When a line below holds the string "article", show that line.
::::
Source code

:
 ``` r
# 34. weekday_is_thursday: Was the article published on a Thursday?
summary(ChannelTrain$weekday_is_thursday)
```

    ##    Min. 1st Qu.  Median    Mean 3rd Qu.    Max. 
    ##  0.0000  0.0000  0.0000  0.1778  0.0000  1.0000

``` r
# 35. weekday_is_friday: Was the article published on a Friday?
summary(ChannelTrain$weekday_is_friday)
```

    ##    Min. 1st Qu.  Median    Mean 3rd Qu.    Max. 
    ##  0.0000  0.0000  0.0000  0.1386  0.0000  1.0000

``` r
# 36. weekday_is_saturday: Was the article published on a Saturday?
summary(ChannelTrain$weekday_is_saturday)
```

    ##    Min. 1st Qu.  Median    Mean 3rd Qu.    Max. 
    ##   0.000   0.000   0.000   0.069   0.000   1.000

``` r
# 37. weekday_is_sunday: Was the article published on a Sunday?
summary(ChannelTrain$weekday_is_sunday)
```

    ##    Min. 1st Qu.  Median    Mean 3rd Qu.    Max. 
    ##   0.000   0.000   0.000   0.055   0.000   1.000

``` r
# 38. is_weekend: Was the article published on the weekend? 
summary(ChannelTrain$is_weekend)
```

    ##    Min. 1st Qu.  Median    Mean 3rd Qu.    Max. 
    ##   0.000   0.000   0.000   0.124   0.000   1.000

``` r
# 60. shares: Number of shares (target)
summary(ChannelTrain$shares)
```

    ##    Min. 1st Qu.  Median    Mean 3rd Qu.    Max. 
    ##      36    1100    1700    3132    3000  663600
::::
■ **Response below**:
# 34. weekday_is_thursday: Was the article published on a Thursday?
# 35. weekday_is_friday: Was the article published on a Friday?
# 36. weekday_is_saturday: Was the article published on a Saturday?
# 37. weekday_is_sunday: Was the article published on a Sunday?
# 38. is_weekend: Was the article published on the weekend? 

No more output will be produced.